Frachtschiffe werden immer größer
Gerade für die großen Häfen der Welt dürfte das eine wichtige Kenngröße sein. Denn die Frachtschiffe werden immer größer. Um die Jahrtausendwende waren klassische Containerschiffe für etwa 8000 TEU ausgelegt. Eine TEU entspricht einem 20-Fuß-Container nach ISO-Standard. Heute erreichen die größten Schiffe Kapazitäten von bis zu rund 24000 TEU. Selbst bei den großen 40-Fuß-Containern (2 TEU) dauert das Löschen und Stauen im Hafen mehrere Tage. Jeder gesparte Tag ist dabei bares Geld für die Reedereien und die Hafenbetreiber.

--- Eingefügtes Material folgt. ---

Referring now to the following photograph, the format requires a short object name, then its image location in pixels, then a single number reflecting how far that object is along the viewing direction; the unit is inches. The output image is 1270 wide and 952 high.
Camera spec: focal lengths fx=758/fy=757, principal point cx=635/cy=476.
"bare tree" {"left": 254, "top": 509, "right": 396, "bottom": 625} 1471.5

Für Burkhard Dahmen, den CEO der SMS group, ist Boxbay „eine disruptive Innovation, die sowohl in der Umschlagkapazität, der Raumkapazität als auch in der Digitalisierung neue Maßstäbe in der Hafenlogistik setzt“. Er geht ebenso wie die Projektpartner bei DP World davon aus, dass die Lösung bisherige Systeme ablösen wird. Neben den schnellen Prozessen auf kleinem Raum ist für ihn der direkte Zugriff auf einzelne Container ein wesentlicher Vorteil des High Bay Systems.
System mit Zukunftschancen
Auch die Hafenlogistikspezialisten von DP World sind nach zahlreichen Erkenntnissen mit unterschiedlichen Hafentechnologien von den Zukunftschancen des Systems überzeugt. Sultan Ahmed Bin Sulayem, Chairman und CEO von DP World Group, sagt: „Wir sind von Boxbay begeistert, da es die Geschwindigkeit und Effizienz des Umschlags steigert. Das sind die Schlüsselfaktoren des Hafen- und Terminalgeschäfts.“ Für ihn gehört das System damit zu den wichtigsten Entwicklungen für Häfen auf der ganzen Welt.

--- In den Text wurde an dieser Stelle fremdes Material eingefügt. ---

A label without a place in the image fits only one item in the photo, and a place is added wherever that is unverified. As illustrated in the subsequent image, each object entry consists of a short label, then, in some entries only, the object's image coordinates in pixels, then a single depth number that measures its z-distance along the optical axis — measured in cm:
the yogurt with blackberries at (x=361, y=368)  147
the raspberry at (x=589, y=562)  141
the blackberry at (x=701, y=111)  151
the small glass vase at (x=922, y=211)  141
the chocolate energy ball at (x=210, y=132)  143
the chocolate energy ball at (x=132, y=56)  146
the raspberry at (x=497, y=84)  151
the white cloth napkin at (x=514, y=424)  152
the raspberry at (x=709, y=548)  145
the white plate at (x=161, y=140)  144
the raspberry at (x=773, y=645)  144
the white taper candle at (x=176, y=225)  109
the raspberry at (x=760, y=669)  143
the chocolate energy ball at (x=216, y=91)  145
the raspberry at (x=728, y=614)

Nebenbei könnten derartige Containerterminals auch für ein besseres Klima im Hafen sorgen. Denn das Konzept sieht vor, das Lager mit Solarzellen zu bedecken und teilweise zu begrünen. Neben dem dadurch gewonnenen Strom soll Bremsenergie aus den Elektroantrieben zurückgewonnen werden. Gleichzeitig könnte durch die Vollautomatisierung weitestgehend auf eine Beleuchtung verzichtet werden, heißt es vom Boxbay-Projektteam. Dadurch werde einerseits Energie gespart, andererseits auch die Lichtverschmutzung reduziert, die sich in der Regel störend auf Tagesabläufe von Menschen und Tieren auswirkt.
Know-how in neue Anwendungsbereiche bringen
Das Beispiel kann Anlagenbauern aus anderen Bereichen Mut machen. Denn es zeigt, wie die bisher stark mit der Stahl- und Metallbranche verbundene SMS-Gruppe sich mit bestehendem Know-how neue Anwendungsbereiche erschließt und unabhängiger vom von Überkapazitäten geprägten Stahlgeschäft wird.
Bei Hochregalsystemen will man sich weiter auf große und schwere Produkte fokussieren und nicht mit Anbietern von konventionellen Distributionslogistiklösungen konkurrieren. Die Containerlogistik mit Lasten bis zu 32 t schließt dabei die Lücke zwischen dem Handling von Stahlprodukten mit bis zu 50 t und den Luftfrachtcontainern mit bis zu 8 t.
Wer steckt hinter Boxbay?
- Boxbay ist ein Joint Venture der SMS Group aus Düsseldorf und der DP World aus Dubai.
- SMS group ist eine Gruppe international tätiger Unternehmen des Anlagen- und Maschinenbaus, insbesondere für die Stahl- und NE-Metallindustrie. Die Gruppe beschäftigt weltweit 14 000 Menschen und erwirtschaft einen Umsatz von über 2,8 Mrd. €. Alleineigentümer der Holding SMS GmbH ist die Familie Weiss Stiftung.
- DP World ist aktiv in Geschäftsbereichen, die von See- und Binnenlandterminals, maritimen Services, Logistik und Zusatzdienstleistungen bis hin zu technologieorientierten Handelslösungen reichen. Kerngeschäft ist der Containerumschlag, mit dem 50 % des Gesamtumsatzes erwirtschaftet werden. Das Unternehmen beschäftigt insgesamt mehr als 46 000 Menschen in 120 Ländern.